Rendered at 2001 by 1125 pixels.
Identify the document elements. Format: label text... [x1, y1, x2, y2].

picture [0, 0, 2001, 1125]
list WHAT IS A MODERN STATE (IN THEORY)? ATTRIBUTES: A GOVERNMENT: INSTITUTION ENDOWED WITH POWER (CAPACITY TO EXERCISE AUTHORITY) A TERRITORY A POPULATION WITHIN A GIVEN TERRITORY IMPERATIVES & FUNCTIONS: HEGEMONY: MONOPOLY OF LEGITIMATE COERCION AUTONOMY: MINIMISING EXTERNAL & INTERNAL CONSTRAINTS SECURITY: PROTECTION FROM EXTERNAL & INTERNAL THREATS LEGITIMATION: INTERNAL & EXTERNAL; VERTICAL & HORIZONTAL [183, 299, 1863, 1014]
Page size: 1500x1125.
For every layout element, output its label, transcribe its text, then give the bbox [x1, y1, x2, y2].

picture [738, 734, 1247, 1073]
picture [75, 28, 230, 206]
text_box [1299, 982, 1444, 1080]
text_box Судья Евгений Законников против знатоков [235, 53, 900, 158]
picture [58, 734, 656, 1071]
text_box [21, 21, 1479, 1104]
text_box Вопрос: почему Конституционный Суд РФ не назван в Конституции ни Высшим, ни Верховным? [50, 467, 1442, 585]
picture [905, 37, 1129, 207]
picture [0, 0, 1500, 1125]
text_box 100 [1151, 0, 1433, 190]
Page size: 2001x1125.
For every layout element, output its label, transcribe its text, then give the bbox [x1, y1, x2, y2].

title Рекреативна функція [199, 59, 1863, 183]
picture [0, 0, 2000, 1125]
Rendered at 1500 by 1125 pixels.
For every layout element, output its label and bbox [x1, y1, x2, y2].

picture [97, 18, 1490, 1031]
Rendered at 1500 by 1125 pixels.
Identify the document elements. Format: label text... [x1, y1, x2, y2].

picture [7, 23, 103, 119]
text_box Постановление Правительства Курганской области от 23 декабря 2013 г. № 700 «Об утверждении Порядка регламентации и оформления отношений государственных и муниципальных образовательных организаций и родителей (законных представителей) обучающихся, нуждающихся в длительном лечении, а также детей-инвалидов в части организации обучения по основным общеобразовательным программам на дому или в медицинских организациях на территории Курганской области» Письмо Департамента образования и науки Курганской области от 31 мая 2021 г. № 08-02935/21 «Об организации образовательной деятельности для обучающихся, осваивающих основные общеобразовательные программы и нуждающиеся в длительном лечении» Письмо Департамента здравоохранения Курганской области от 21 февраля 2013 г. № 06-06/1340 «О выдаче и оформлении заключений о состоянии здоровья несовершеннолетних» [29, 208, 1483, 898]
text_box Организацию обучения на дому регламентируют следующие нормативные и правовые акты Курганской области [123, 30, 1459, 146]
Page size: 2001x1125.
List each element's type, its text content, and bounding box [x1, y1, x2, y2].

_ _ _

(EXERCISE DIRECTIONS)
Copy out the entire listing above exactly.

(RESPONSE AREA)
Rendered at 2001 by 1125 pixels.
Identify the document elements. Format: label text... [x1, y1, x2, y2].

picture [0, 0, 2001, 1125]
list WHAT IS A MODERN STATE (IN THEORY)? ATTRIBUTES: A GOVERNMENT: INSTITUTION ENDOWED WITH POWER (CAPACITY TO EXERCISE AUTHORITY) A TERRITORY A POPULATION WITHIN A GIVEN TERRITORY IMPERATIVES & FUNCTIONS: HEGEMONY: MONOPOLY OF LEGITIMATE COERCION AUTONOMY: MINIMISING EXTERNAL & INTERNAL CONSTRAINTS SECURITY: PROTECTION FROM EXTERNAL & INTERNAL THREATS LEGITIMATION: INTERNAL & EXTERNAL; VERTICAL & HORIZONTAL [183, 299, 1863, 1014]
Page size: 1500x1125.
For every layout element, output its label, transcribe its text, then give the bbox [x1, y1, x2, y2].

picture [738, 734, 1247, 1073]
picture [75, 28, 230, 206]
text_box [1299, 982, 1444, 1080]
text_box Судья Евгений Законников против знатоков [235, 53, 900, 158]
picture [58, 734, 656, 1071]
text_box [21, 21, 1479, 1104]
text_box Вопрос: почему Конституционный Суд РФ не назван в Конституции ни Высшим, ни Верховным? [50, 467, 1442, 585]
picture [905, 37, 1129, 207]
picture [0, 0, 1500, 1125]
text_box 100 [1151, 0, 1433, 190]
Page size: 2001x1125.
For every layout element, output its label, transcribe its text, then give the bbox [x1, y1, x2, y2].

title Рекреативна функція [199, 59, 1863, 183]
picture [0, 0, 2000, 1125]
Rendered at 1500 by 1125 pixels.
For every layout element, output its label and bbox [x1, y1, x2, y2].

picture [97, 18, 1490, 1031]
Rendered at 1500 by 1125 pixels.
Identify the document elements. Format: label text... [x1, y1, x2, y2].

picture [7, 23, 103, 119]
text_box Постановление Правительства Курганской области от 23 декабря 2013 г. № 700 «Об утверждении Порядка регламентации и оформления отношений государственных и муниципальных образовательных организаций и родителей (законных представителей) обучающихся, нуждающихся в длительном лечении, а также детей-инвалидов в части организации обучения по основным общеобразовательным программам на дому или в медицинских организациях на территории Курганской области» Письмо Департамента образования и науки Курганской области от 31 мая 2021 г. № 08-02935/21 «Об организации образовательной деятельности для обучающихся, осваивающих основные общеобразовательные программы и нуждающиеся в длительном лечении» Письмо Департамента здравоохранения Курганской области от 21 февраля 2013 г. № 06-06/1340 «О выдаче и оформлении заключений о состоянии здоровья несовершеннолетних» [29, 208, 1483, 898]
text_box Организацию обучения на дому регламентируют следующие нормативные и правовые акты Курганской области [123, 30, 1459, 146]
Page size: 2001x1125.
List each element's type, its text content, and bounding box [x1, y1, x2, y2].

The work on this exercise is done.